• What you are asked to do:
Each line from the line that includes "(180, 675) = (465, 1078): grey" through the end of the material below must be transcribed exactly, with no other lines.

• Collected material:
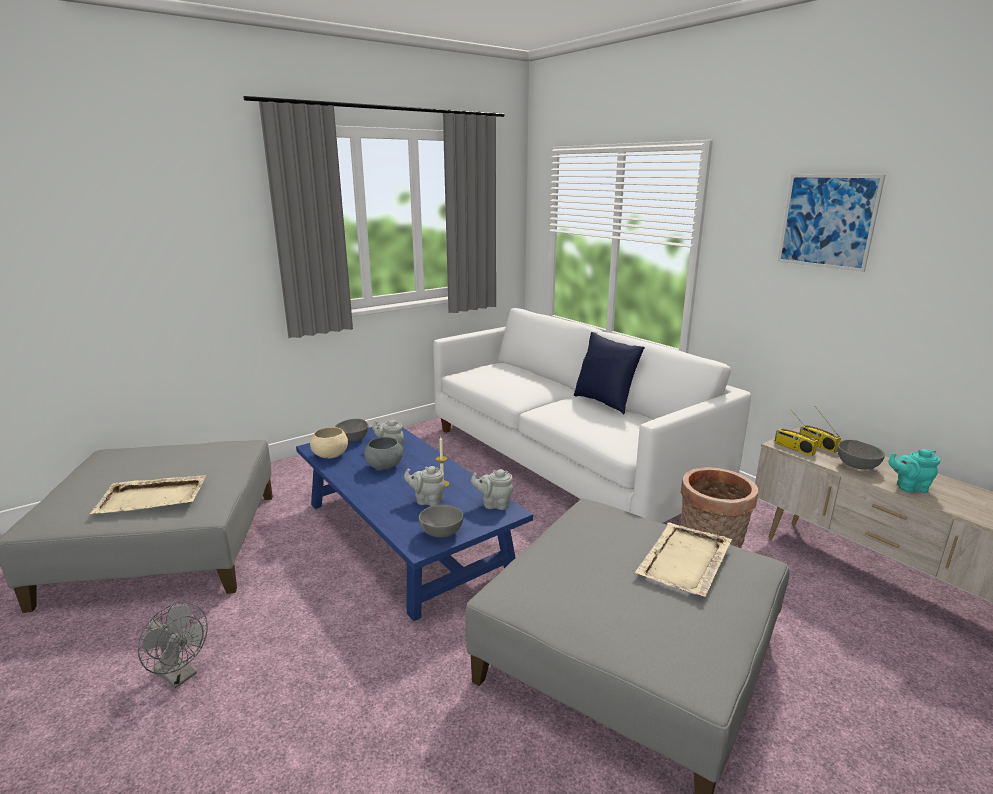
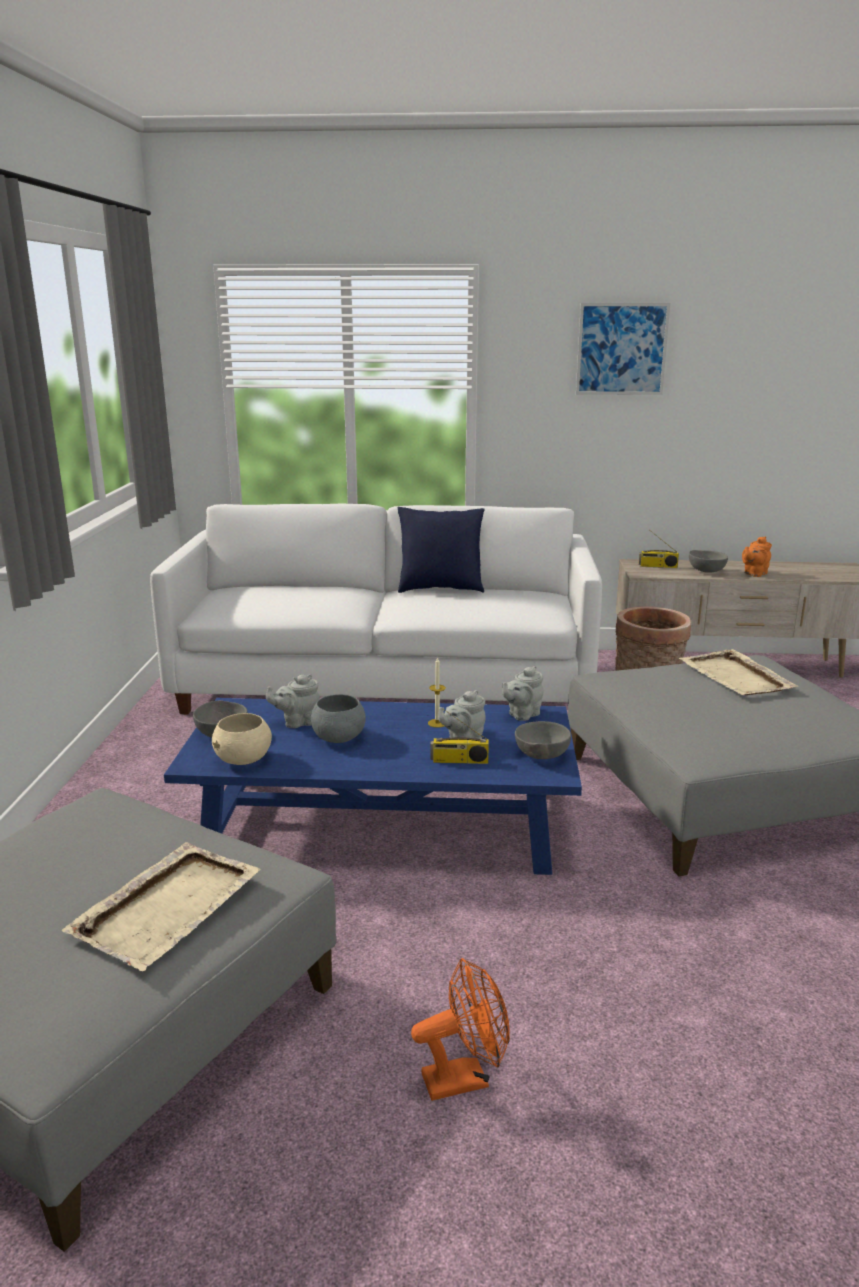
camera: 50 degrees left, 0 degrees up
(180, 675) = (465, 1078): grey fan -> orange fan
(793, 448) = (652, 573): radio -> radio (459, 761)
(909, 487) = (754, 574): turquoise teapot -> orange teapot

• Solution:
(180, 675) = (465, 1078): grey fan -> orange fan
(793, 448) = (652, 573): radio -> radio (459, 761)
(909, 487) = (754, 574): turquoise teapot -> orange teapot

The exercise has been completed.